The Knee, ISSN: 1873-5800, Vol: 24, Issue: 4, Page: 824-828

A regional registry study of 216 patients investigating if patient satisfaction after total knee arthroplasty changes over a time period of five to 20 years

Shannak, Odei; Palan, Jeya; Esler, Colin


To determine the temporal changes in patient dissatisfaction following primary knee arthroplasty surgery (TKA).

Patients and methods

Three hundred and ninety patients that had previously indicated they were either dissatisfied or unsure with their TKA at one-year post-surgery in our region were mailed a simple questionnaire in addition to the Oxford Knee Score and EQ-5D.
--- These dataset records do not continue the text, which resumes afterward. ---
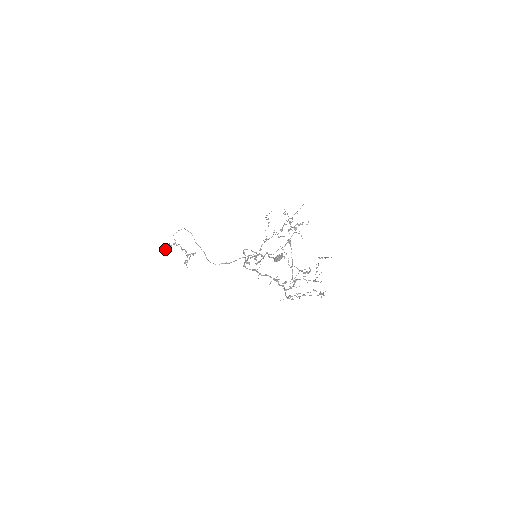
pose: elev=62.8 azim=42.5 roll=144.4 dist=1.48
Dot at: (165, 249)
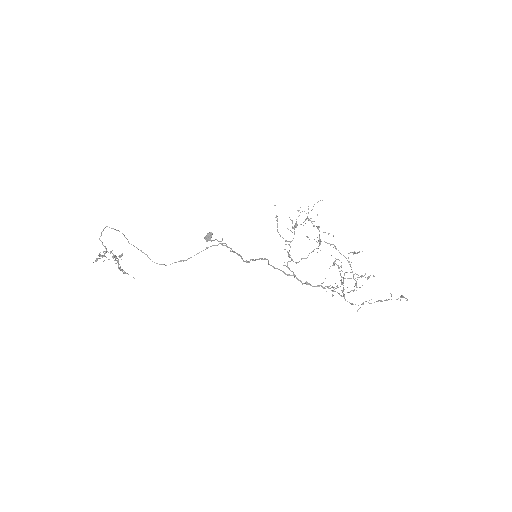
Dot at: (93, 262)
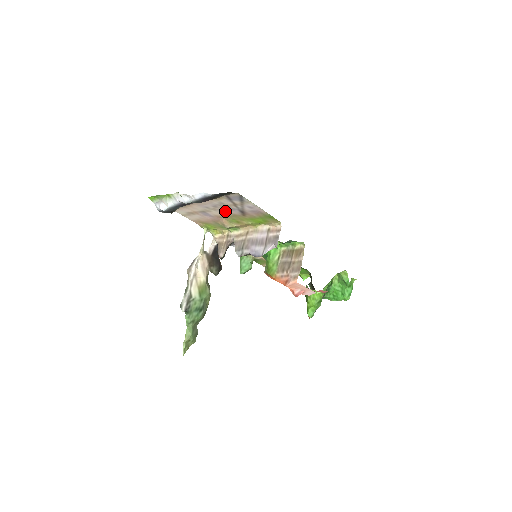
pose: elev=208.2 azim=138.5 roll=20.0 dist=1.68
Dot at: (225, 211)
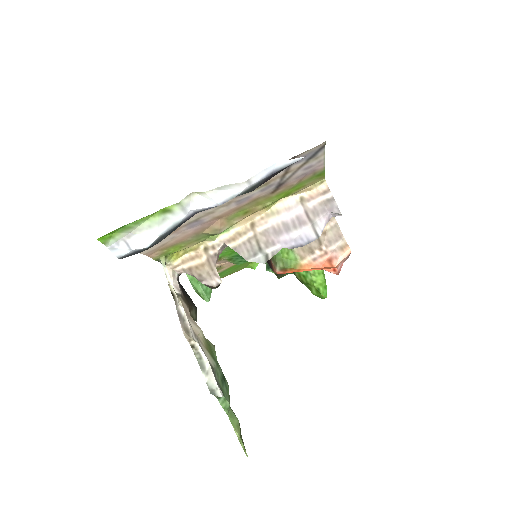
Dot at: (245, 198)
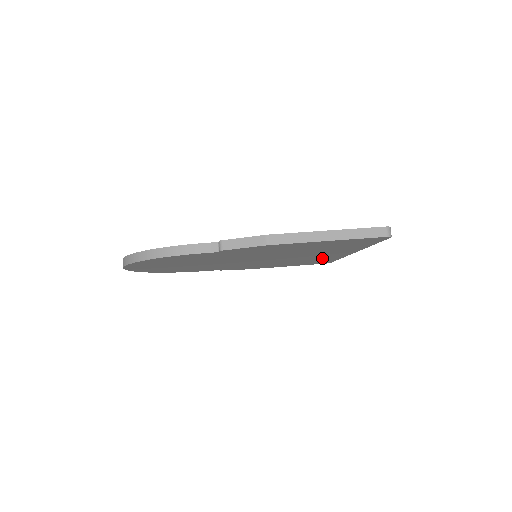
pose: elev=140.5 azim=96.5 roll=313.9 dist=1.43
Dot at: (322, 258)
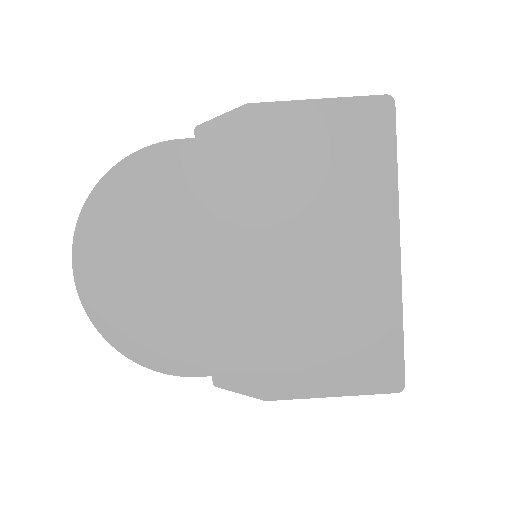
Dot at: occluded
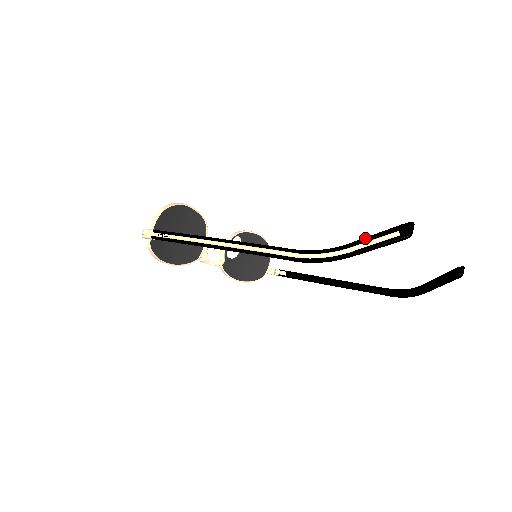
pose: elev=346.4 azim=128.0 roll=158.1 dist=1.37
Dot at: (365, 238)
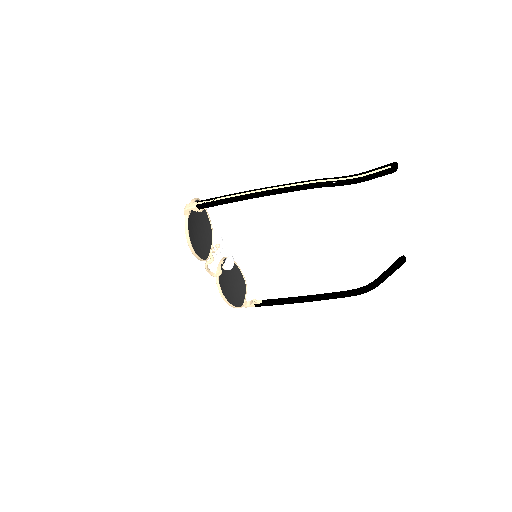
Dot at: (372, 169)
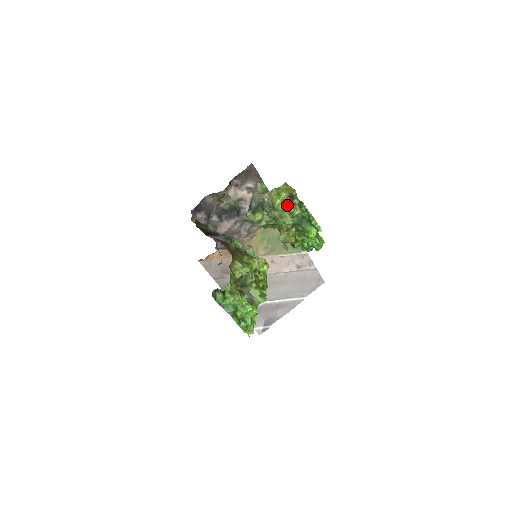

A 55% response rate was achieved. The mean follow-up time period was 9.1 years. Of the 120 patients who were initially dissatisfied, 46.7% remained so. Of the 96 patients who were initially unsure, 20.8% remained so, 21.9% and 57.3% became dissatisfied and satisfied, respectively. The primary reason for continued dissatisfaction was persistent pain. Of the 19.4% of patients who had revision surgery, 47.6% remained dissatisfied. 54.2% of patients stated that they would be happy to have a primary TKA again and 55.6% indicated that they would recommend one to a friend. Patients who had concurrent hip pain were six times more likely to remain unsure or dissatisfied over time (OR 6.7, p-value 0.0000). Patients who had back pain or contralateral knee pain were two or three times as likely to remain unsure or dissatisfied.


In time half of the patients who stated that they were not satisfied with their arthroplasty, at one year, go on to be satisfied with their knee.